ACTIVITY
Keeping pictures out of the copy, restate each record word for word.

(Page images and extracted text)
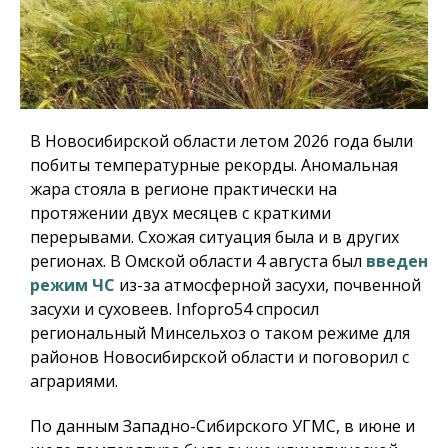
В Новосибирской области летом 2026 года были
побиты температурные рекорды. Аномальная
жара стояла в регионе практически на
протяжении двух месяцев с краткими
перерывами. Схожая ситуация была и в других
регионах. В Омской области 4 августа был
введен
режим ЧС
из-за атмосферной засухи, почвенной
засухи и суховеев.
Infopro54
спросил
региональный Минсельхоз о таком режиме для
районов Новосибирской области и поговорил с
аграриями.
По данным Западно-Сибирского УГМС, в июне и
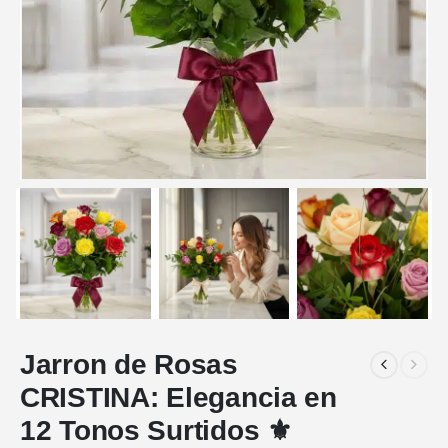
Jarron de Rosas
CRISTINA: Elegancia en
12 Tonos Surtidos ⚜️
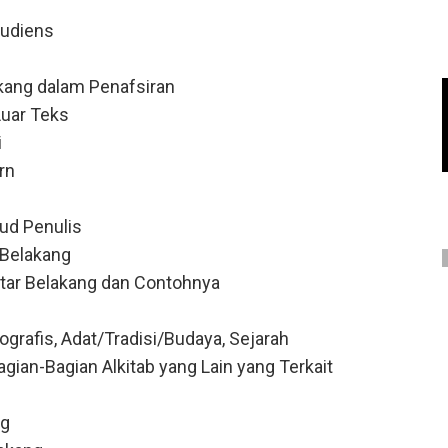
Audiens
kang dalam Penafsiran
Luar Teks
i
rn
ud Penulis
 Belakang
tar Belakang dan Contohnya
grafis, Adat/Tradisi/Budaya, Sejarah
gian-Bagian Alkitab yang Lain yang Terkait
ng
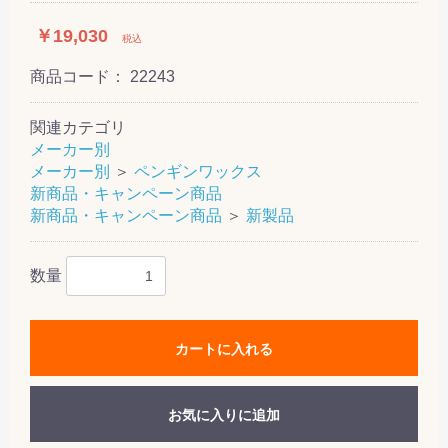
￥19,030
税込
商品コード：
22243
関連カテゴリ
メーカー別
メーカー別
＞
ペンギンワックス
新商品・キャンペーン商品
新商品・キャンペーン商品
＞
新製品
数量
カートに入れる
お気に入りに追加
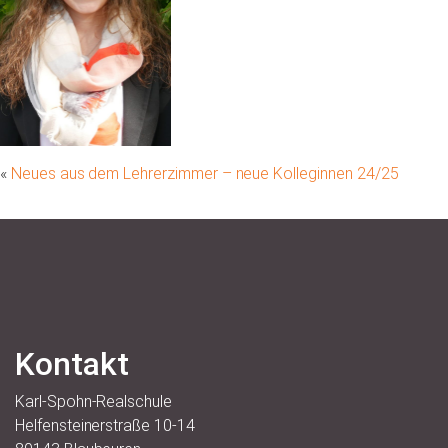
«
Neues aus dem Lehrerzimmer – neue Kolleginnen 24/25
Kontakt
Karl-Spohn-Realschule
Helfensteinerstraße 10-14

TASK OUTPUT
В Новосибирской области летом 2026 года были
побиты температурные рекорды. Аномальная
жара стояла в регионе практически на
протяжении двух месяцев с краткими
перерывами. Схожая ситуация была и в других
регионах. В Омской области 4 августа был
введен
режим ЧС
из-за атмосферной засухи, почвенной
засухи и суховеев.
Infopro54
спросил
региональный Минсельхоз о таком режиме для
районов Новосибирской области и поговорил с
аграриями.
По данным Западно-Сибирского УГМС, в июне и
Jarron de Rosas
CRISTINA: Elegancia en
12 Tonos Surtidos ⚜️
Audiens
kang dalam Penafsiran
Luar Teks
i
rn
ud Penulis
 Belakang
tar Belakang dan Contohnya
grafis, Adat/Tradisi/Budaya, Sejarah
gian-Bagian Alkitab yang Lain yang Terkait
ng
￥19,030
税込
商品コード：
22243
関連カテゴリ
メーカー別
メーカー別
＞
ペンギンワックス
新商品・キャンペーン商品
新商品・キャンペーン商品
＞
新製品
数量
カートに入れる
お気に入りに追加
«
Neues aus dem Lehrerzimmer – neue Kolleginnen 24/25
Kontakt
Karl-Spohn-Realschule
Helfensteinerstraße 10-14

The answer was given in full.